Büyük bir İstanbul depreminin ülkemiz için beka sorunu olduğunu bakanlarımız, milletvekillerimiz dile getirmektedirler. Toplumumuzun bir parçası olmayan ve uyum sağlayamayan sığınmacıların afet anında nasıl davranacağı da önemli bir sorun ve soru işareti olarak akıllarda kalmaktadır. Afetlere dayanıklı/güvenli yapılarda yaşamak insanların en temek ihtiyacı olan bir yaşam hakkıdır. Vatandaşlarımızın siyasilerden ve ülke yönetimine talip olanlardan bu hakkı yerine getirmelerini talep etmesi ve bu talebi her ortamda dile getirmesi önemlidir.
"Bilim insanları yapacağı açıklamaları bilimsel verileri ile desteklemeli"
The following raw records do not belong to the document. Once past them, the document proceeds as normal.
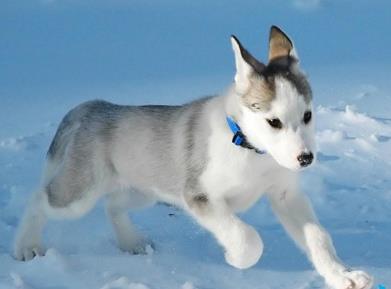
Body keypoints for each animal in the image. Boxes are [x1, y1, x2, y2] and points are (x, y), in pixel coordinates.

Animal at [13, 25, 372, 286]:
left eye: (308, 115)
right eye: (274, 122)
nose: (305, 159)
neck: (249, 149)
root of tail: (91, 107)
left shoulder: (285, 195)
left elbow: (319, 237)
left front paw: (343, 276)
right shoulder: (199, 196)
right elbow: (247, 237)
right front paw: (235, 258)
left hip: (144, 188)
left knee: (113, 205)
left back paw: (131, 242)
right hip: (79, 194)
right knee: (39, 198)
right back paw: (26, 247)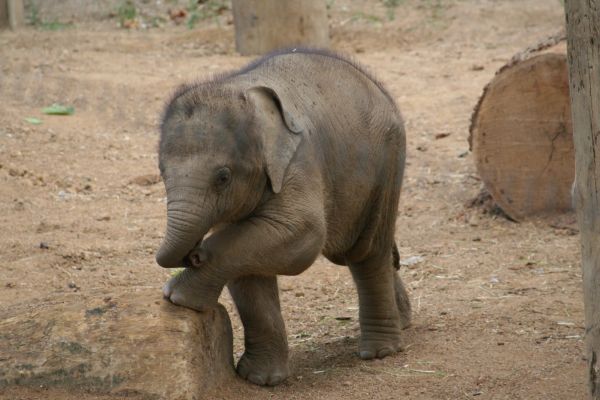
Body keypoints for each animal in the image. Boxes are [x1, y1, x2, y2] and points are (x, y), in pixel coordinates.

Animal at [155, 48, 410, 386]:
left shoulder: (299, 160)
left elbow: (303, 234)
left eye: (223, 177)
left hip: (388, 162)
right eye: (161, 172)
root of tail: (375, 84)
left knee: (365, 253)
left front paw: (176, 296)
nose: (194, 254)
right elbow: (246, 265)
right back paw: (404, 322)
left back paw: (380, 352)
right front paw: (260, 380)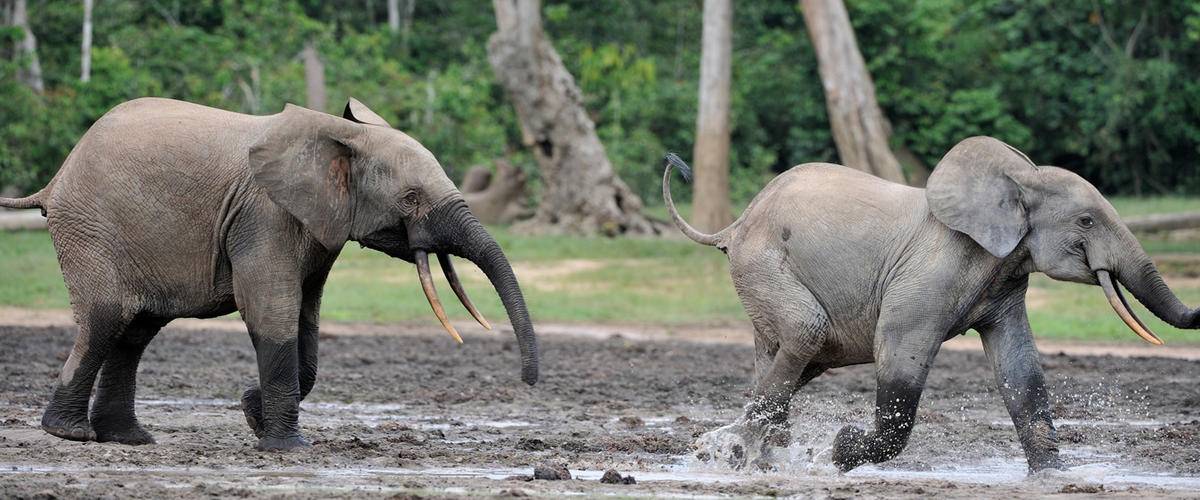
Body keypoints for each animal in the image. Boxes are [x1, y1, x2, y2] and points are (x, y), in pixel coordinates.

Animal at [0, 95, 542, 450]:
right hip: (92, 229)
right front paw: (286, 447)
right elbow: (271, 311)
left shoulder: (315, 227)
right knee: (109, 318)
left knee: (136, 331)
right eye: (410, 199)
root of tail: (55, 179)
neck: (341, 137)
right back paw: (69, 433)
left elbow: (306, 320)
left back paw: (128, 440)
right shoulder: (264, 215)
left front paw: (252, 412)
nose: (529, 383)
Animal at [662, 136, 1195, 472]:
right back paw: (736, 455)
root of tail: (735, 225)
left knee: (791, 361)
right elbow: (899, 353)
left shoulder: (1004, 278)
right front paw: (839, 450)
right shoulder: (929, 275)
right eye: (1086, 221)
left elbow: (1020, 368)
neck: (1018, 178)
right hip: (765, 264)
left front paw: (1053, 477)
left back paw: (745, 456)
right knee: (806, 333)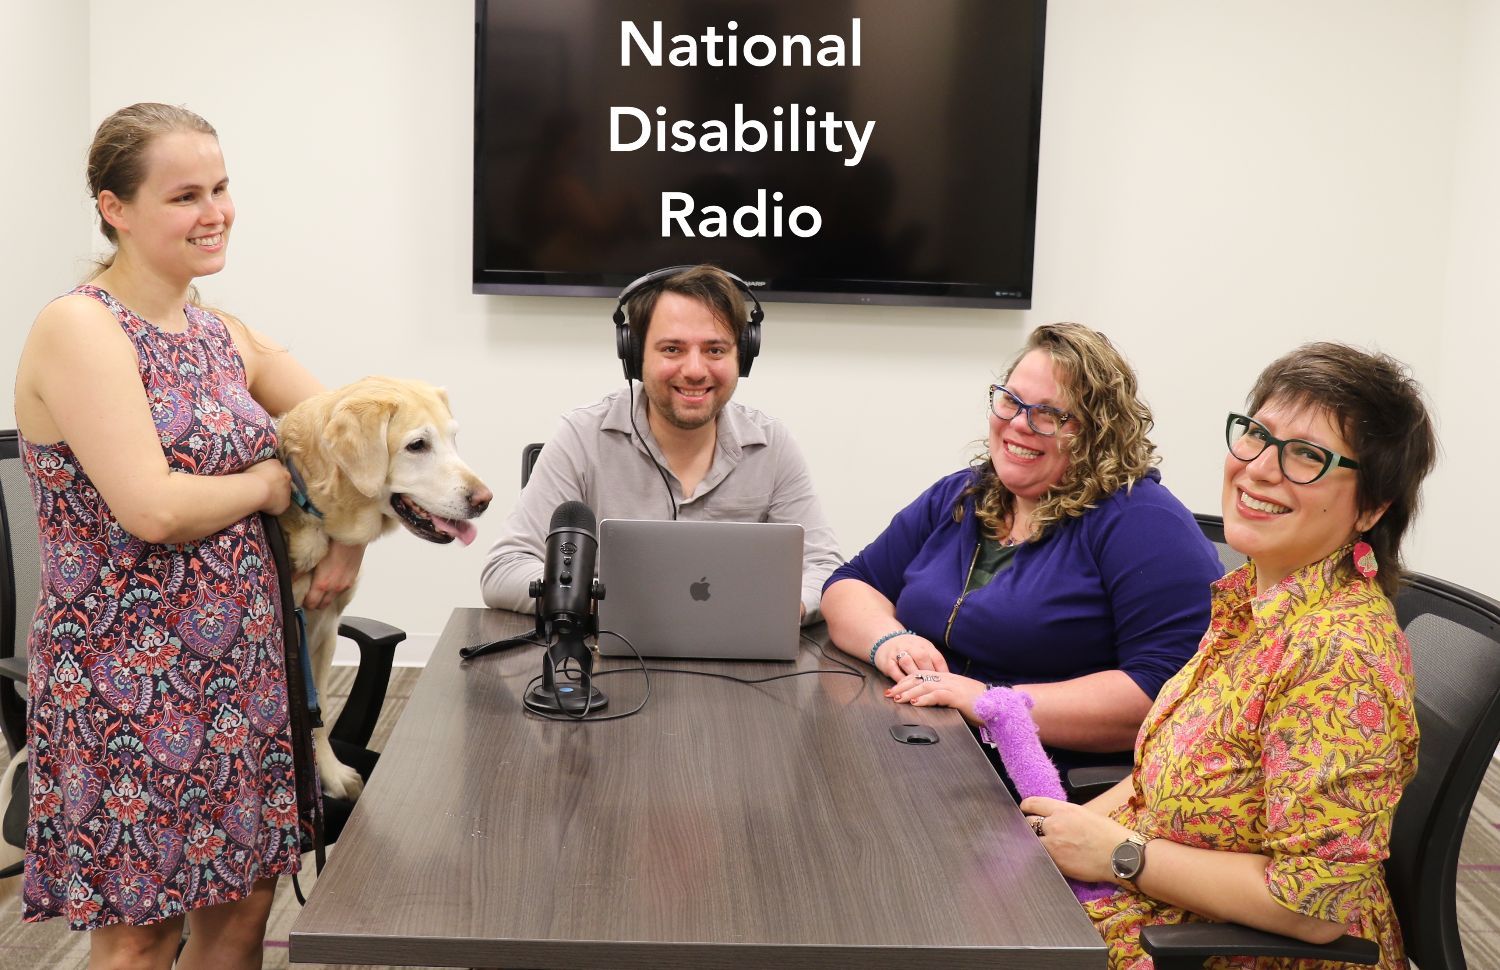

Vatandaşlarımız deprem güvenli konutlarda yaşamalı ve oluşturulan bilgi kirliliklerinden uzak tutulmalıdır. Uzmanlık alanı olmamasına rağmen deprem ve deprem tahminleri hakkında yorumlar yapan kişiler halkı korku ve paniğe sürüklemektedir. Bunun önüne geçmek için bu açıklamalar bir kamu kurumu aracılığıyla ya da oluşturulacak bir 'Deprem Bilim Kurulu' tarafından yapılmalıdır. Ülkemiz gibi deprem potansiyeli yüksek Japonya, Çin, Yunanistan, ABD, İran gibi ülkelerde deprem ile ilgili açıklamalar o ülkenin deprem araştırma merkezleri tarafından yapılmaktadır. Bilim insanları yapacağı açıklamaları bilimsel verileri ile desteklemeli, referans göstermelidir.
''Jeofizik mühendisi istihdamı yetersiz''
Deprem sonrası yerine konulamayacak bir insan canı diğeri ise tarihi yapılardır. Bize miras kalan bu yapıların gelecek dönemlere aktarılması için incelenmeli, güçlendirilmeli ve sürekli olarak yapı sağlığı izleme sistemleriyle denetlenmelidir. Yapılara tahribat vermeden yapı jeofiziği yöntemleriyle bu incelemelerin yapılması ve denetlenmesi için Arkeoloji Müzelerinin, Koruma Kurullarının ve Kültür Dairesi Başkanlıklarının da jeofizik mühendisi istihdamı sağlaması gerekmektedir.
Yağışlar sonrası birçok otoyolun çöktüğünü bilinen bir gerçektir. Bir de deprem etkisi ile bu yapılan yolların nasıl davranacağını düşünelim. Deprem ülkesinde, depreme dayanıklı yolların yapılması gerektiği bir ülkede, afet anında kesintisiz bir ulaşımın çok önemli olduğu bir ülkede Karayolları Genel Müdürlüğü’nün 18 Bölge Müdürlüğü’nün 12’sinde jeofizik mühendisi bulunmamaktadır. Ülkemizdeki otoyolları yapan özel şirketleri kamuda çalışan mühendislerin denetlemesi önem arz etmektedir. Bu nedenle Karayolları Genel Müdürlüğü ivedilikle tüm bölge müdürlüklerine Jeofizik Mühendisi istihdamı sağlamalıdır.
100 yaşını dolduran Cumhuriyetimizde, deprem başta olmak üzere tüm afetlere dirençli kentler oluşturmak için büyük bir ivme kazanılmasını, planlanan çalışmaların uygulamaya geçilmesini görmeyi temenni ediyoruz."